Stained Glass Windows

St. Paul’s has some wonderful stained glass windows that are only seen by a select few – members of the congregation who gather for worship on Sunday and Wednesday mornings! You cannot see stained glass artistry from the outside of the building, nor can you see them without natural sunlight. You have to be inside during the day to get the full effect.

All of the stained glass windows in the worship space are memorial gifts and have themes related to the Christian faith. The east window has a central representation of Christ carrying a lamb and illustrating Jesus as the Good Shepherd. Flanking the centre panel are St. Peter on the right and St. Paul on the left. Many of the windows depict scenes from the bible such as the Nativity, Jesus praying in the garden at Gethsemane, and Jesus breaking bread with the two travellers to Emmaus. There is also a version of Holman Hunt’s famous painting of Jesus as the light of the world.

The windows, though installed over the course of many decades, have a common style. The reason for this is that they were all created by the same firm, McCausland of Toronto. McCausland’s is the oldest surviving stained glass studio in North America having been founded in 1856 and continuing to be operated by the same family for five generations. Their reputation for excellence was established early on and they have been the preferred stained glass artists for Anglican churches throughout Canada. The richness of the colours and the quality of the design make them outstanding.

In the narthex (the entrance area) we have several small windows with coloured glass. We’ve been thinking of replacing these with real stained glass images. Currently we have the offer from one parishioner for a window honouring St. Patrick. I can easily see all of the windows becoming icons of saints so that we are compassed about by a great cloud of witnesses as we enter the church.

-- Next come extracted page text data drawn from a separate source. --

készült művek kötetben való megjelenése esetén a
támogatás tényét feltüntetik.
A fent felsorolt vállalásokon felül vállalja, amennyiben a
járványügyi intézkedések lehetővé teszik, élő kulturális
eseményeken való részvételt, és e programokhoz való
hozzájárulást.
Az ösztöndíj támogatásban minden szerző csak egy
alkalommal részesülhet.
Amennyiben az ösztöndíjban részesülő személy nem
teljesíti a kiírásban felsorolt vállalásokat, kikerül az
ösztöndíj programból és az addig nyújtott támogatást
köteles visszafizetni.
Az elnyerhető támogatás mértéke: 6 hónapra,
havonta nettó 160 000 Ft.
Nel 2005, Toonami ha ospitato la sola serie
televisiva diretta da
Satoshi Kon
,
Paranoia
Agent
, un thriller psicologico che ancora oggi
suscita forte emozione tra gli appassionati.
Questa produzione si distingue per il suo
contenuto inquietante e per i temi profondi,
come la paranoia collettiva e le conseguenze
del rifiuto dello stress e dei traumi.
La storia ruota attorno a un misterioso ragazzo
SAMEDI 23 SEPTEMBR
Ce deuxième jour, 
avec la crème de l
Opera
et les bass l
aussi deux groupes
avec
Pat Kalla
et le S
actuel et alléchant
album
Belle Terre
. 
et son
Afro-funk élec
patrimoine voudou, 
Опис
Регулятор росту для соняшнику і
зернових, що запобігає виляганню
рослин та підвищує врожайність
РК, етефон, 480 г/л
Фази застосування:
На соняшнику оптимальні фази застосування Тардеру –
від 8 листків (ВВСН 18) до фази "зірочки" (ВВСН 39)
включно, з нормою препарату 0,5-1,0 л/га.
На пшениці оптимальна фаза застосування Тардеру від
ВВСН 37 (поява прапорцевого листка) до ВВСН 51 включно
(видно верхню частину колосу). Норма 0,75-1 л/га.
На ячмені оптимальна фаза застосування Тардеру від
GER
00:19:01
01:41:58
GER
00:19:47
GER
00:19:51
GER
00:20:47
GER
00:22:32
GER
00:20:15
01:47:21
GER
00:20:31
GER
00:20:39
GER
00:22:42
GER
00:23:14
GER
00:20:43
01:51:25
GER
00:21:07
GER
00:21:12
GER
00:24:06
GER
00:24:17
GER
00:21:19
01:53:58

Another project, more quickly accomplished, is to have photos of our windows on our website. But far better you should come to St. Paul’s and see them for yourselves.


  1. Reply
    terry dranitsaris says

    When I look through stained glass I become a time traveller, I am in another world or dare say dimension. I peer into the multifaceted colours and my mind seems to enter into this magnificent window and I get lost in the story. The adventure begins when you peer into long enough and the people the scenery the vibrant colour on the window are singing to you and praising our Lord. I do however think some may think I am slightly strange, and they’d be right. Could one only wish for a moment in time to live on a piece of stained glass telling the people stories from the Bible?
    I love stained glass window and have a fine appreciation for it. I own two pieces of stained glass that I inherited from my aunt when she passed away. One is larger that the other.
    As too with mine I can stare into that coloured window with figures of people or scenes such as the nativity doing and I get so deeply involved as if I am living in the story. Our imagination endless. God grants people with great abilities and gifts, to have this gift of making stained windows is one of the best gifts of all. Thanks be to God for giving people such talents so they can give Him glory in your houses of worship around the world.